The elder Earnhardt, who drove for Richard Childress Racing for the last 17 years of his life, started DEI in 1980 to control the marketing and merchandising side of his name and image. He was the first driver to truly take command of his business affairs and gained a reputation for being as calculating and ruthless in his dealings off the track as he was racing on it. Dale Earnhardt, Sr., wanted control over his affairs and he got it.
It was that element of control that spurred his 32-year-old son to make his move this morning. "It is time for me to continue his legacy in the only way I know I can by taking the life lessons he taught me, be a man, race hard and contend for championships. Since that is what I intend to do, I feel strongly that I would have my father's blessing."
Going into the final year of his contract with DEI, Earnhardt, working with his sister and business manager Kelley Earnhardt Elledge, said that he wanted at least 51% of the family business to continue his career there. Elledge had given a date of late May for striking a new deal or moving on, but Earnhardt said Thursday that the sides were so far apart that there was no need to wait until then to make the split official.
In a prepared statement on the DEI website, Teresa Earnhardt, CEO of DEI and Earnhardt's stepmother since 1982, said, "While we are very disappointed that Dale Jr. has chosen to leave the family business, we remain excited about our company's future. Our aggressive expansion and diversification plans have not changed. This company has continued to thrive since Dale left us in 2001, and it will thrive following today's announcement. Dale and I built this company to be a championship-contender, and those principles still apply."
What she failed to mention, or perhaps appreciate, is that the company let its most valuable commodity slip away. Last December, Teresa Earnhardt told the Wall Street Journal that her stepson had to make a choice between being a driver or a public personality.
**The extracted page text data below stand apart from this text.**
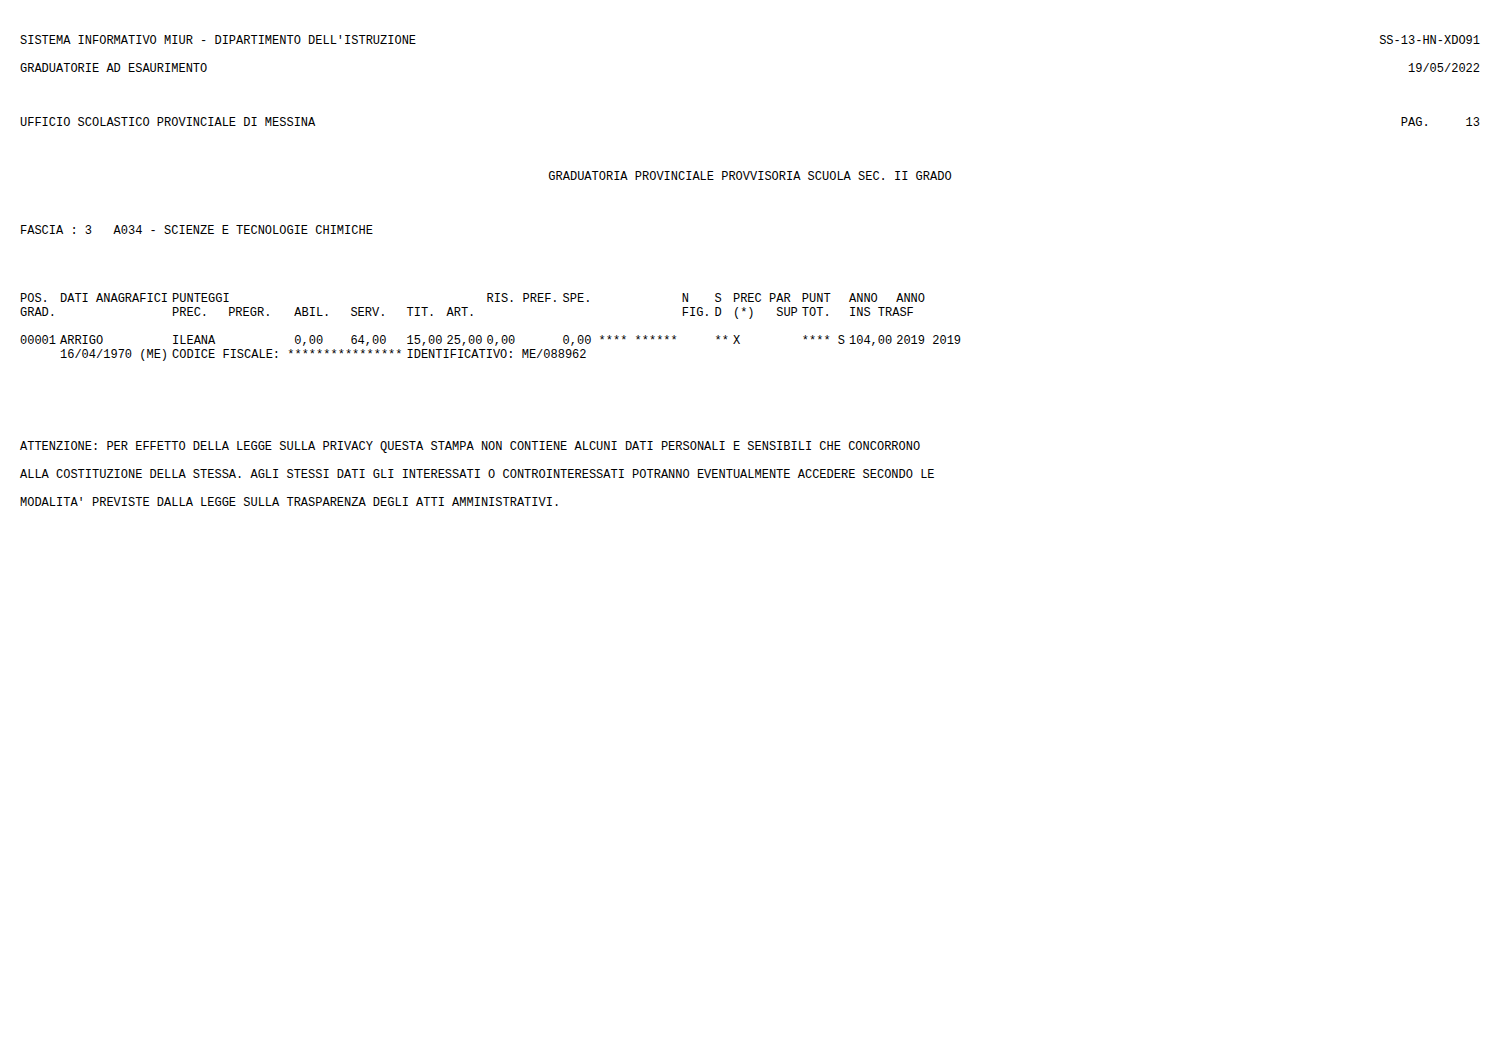SISTEMA INFORMATIVO MIUR - DIPARTIMENTO DELL'ISTRUZIONE SS-13-HN-XDO91
GRADUATORIE AD ESAURIMENTO 19/05/2022
UFFICIO SCOLASTICO PROVINCIALE DI MESSINA PAG. 13
GRADUATORIA PROVINCIALE PROVVISORIA SCUOLA SEC. II GRADO
FASCIA : 3 A034 - SCIENZE E TECNOLOGIE CHIMICHE
| POS. | DATI ANAGRAFICI | PUNTEGGI | RIS. PREF. | SPE. | N | S | PREC PAR | PUNT | ANNO | ANNO |
| GRAD. | | PREC. | PREGR. | ABIL. | SERV. | TIT. | ART. | | | FIG. | D | (*) SUP | TOT. | INS TRASF |
| 00001 | ARRIGO | ILEANA | 0,00 | 64,00 | 15,00 | 25,00 | 0,00 | 0,00 **** ****** | | ** | X | **** S | 104,00 | 2019 2019 |
| | 16/04/1970 (ME) | CODICE FISCALE: **************** | IDENTIFICATIVO: ME/088962 | | | | | | |
ATTENZIONE: PER EFFETTO DELLA LEGGE SULLA PRIVACY QUESTA STAMPA NON CONTIENE ALCUNI DATI PERSONALI E SENSIBILI CHE CONCORRONO ALLA COSTITUZIONE DELLA STESSA. AGLI STESSI DATI GLI INTERESSATI O CONTROINTERESSATI POTRANNO EVENTUALMENTE ACCEDERE SECONDO LE MODALITA' PREVISTE DALLA LEGGE SULLA TRASPARENZA DEGLI ATTI AMMINISTRATIVI.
What that statement illustrated was not so much Earnhardt's conundrum but her own failure to recognize that his celebrity was, is and will be the driving force behind the lucrative sponsorship deals and broad-based fan support that fuel the business. In a time when even well-heeled shops like Roush Racing are looking to outside investment capital to fund this very expensive sport, DEI just lost its biggest asset. No other driver, regardless of his success, could ever be as important to DEI as was the son and namesake of its founder. His value to the company could easily be worth $100 million or more.
Also sure to be leaving DEI will be Anheuser-Busch, which hitched its beer wagon to Earnhardt in 2000. The Budweiser contract with DEI has an opt-out clause that will allow them to follow. Earnhardt also made it a point to express his loyalty to Chevrolet, whose nameplate he's raced under his whole career. The automaker has featured him prominently in its celebrity driven advertising campaigns. Were he to end up in another make, such as Toyota which entered the Nextel Cup Series this season but has been embarrassed by poor performance and cheating scandals from the start or arch-nemesis Ford, it would be comparable to Babe Ruth leaving Boston for New York.
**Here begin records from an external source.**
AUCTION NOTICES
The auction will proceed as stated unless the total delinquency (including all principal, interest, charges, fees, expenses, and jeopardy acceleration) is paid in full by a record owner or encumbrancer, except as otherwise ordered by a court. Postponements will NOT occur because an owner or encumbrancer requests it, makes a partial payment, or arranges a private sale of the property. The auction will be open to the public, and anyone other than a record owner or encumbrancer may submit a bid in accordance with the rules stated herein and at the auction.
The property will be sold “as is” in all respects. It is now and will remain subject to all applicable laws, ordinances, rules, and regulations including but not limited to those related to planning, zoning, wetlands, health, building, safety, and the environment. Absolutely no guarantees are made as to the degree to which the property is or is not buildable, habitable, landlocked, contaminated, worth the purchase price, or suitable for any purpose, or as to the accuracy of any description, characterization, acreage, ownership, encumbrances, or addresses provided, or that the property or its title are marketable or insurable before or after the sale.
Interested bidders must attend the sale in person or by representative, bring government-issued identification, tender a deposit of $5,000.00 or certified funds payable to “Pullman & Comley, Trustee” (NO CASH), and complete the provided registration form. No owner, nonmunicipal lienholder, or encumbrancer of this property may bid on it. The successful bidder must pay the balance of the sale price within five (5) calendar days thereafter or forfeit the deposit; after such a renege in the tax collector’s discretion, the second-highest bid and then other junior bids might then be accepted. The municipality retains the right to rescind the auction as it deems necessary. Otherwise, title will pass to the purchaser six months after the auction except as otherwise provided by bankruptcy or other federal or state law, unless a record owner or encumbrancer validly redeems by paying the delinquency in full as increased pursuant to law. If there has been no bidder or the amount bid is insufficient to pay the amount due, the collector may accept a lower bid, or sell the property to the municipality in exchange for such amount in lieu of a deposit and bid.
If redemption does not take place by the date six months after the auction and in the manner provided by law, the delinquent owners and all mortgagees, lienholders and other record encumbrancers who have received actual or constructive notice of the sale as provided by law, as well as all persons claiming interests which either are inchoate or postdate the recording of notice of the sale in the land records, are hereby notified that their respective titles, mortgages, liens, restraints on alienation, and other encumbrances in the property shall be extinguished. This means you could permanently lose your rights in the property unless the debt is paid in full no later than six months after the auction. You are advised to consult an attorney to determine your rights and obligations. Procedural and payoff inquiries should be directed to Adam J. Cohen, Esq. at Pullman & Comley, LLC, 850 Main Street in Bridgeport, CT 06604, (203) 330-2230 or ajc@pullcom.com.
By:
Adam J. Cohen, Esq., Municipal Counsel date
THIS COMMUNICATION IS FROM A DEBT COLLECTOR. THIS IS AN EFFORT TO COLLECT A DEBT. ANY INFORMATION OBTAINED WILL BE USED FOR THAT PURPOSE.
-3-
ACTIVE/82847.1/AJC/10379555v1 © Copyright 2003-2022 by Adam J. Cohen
"What team I drive for next season, I don't know," Earnhardt said matter-of-factly while reading from his notes, adding with unintended and almost comic understatement, "We'll see what opportunities I have. We'll see who wants to hire me, who's interested."
With that statement, the most exciting race in NASCAR this summer will now take place off the track. The storybook scenario would have Earnhardt behind the wheel of the number 3 car that his father drove for Richard Childress Racing, winning six of his seven season championships. While technically still active, that number has not been on the Nextel Cup circuit since Dale Earnhardt, Sr., died in a wreck at Daytona in 2001.
"We've seen quite a few scenarios over the past couple of days that were amusing, some right, some not so right," Earnhardt grinned when asked about the future. He then measured his words carefully as he added, "I have a great relationship with Richard. I feel that he's stepped his programs up.
The global domination theory would see him join Hendrick Motorsports in a lineup somewhat akin to having Michael Jordan, Larry Bird and Magic Johnson all on the same team. Hendrick, which has won six of the last seven Nextel Cup races, is home to four-time Nextel Cup champion Jeff Gordon, who recently passed Earnhardt Sr. on the career wins list, and defending champion Jimmie Johnson, as well as Kyle Busch and Casey Mears. With the four-team limit on owners imposed by NASCAR, either Busch or Mears would have to go, but Dale Jr.'s appeal to sponsors and fans would undoubtedly make up for their loss. It would, however, weird out a lot of fans on the Earnhardt both senior and junior side, who see Jeff Gordon as nothing less than the antichrist.
But such an odd pairing is not out of the question. The only thing certain is that, like his father, Dale Jr. desperately wants to win, and like his father, he'll do whatever it takes to do it even if that means walking away from the company that bears their name.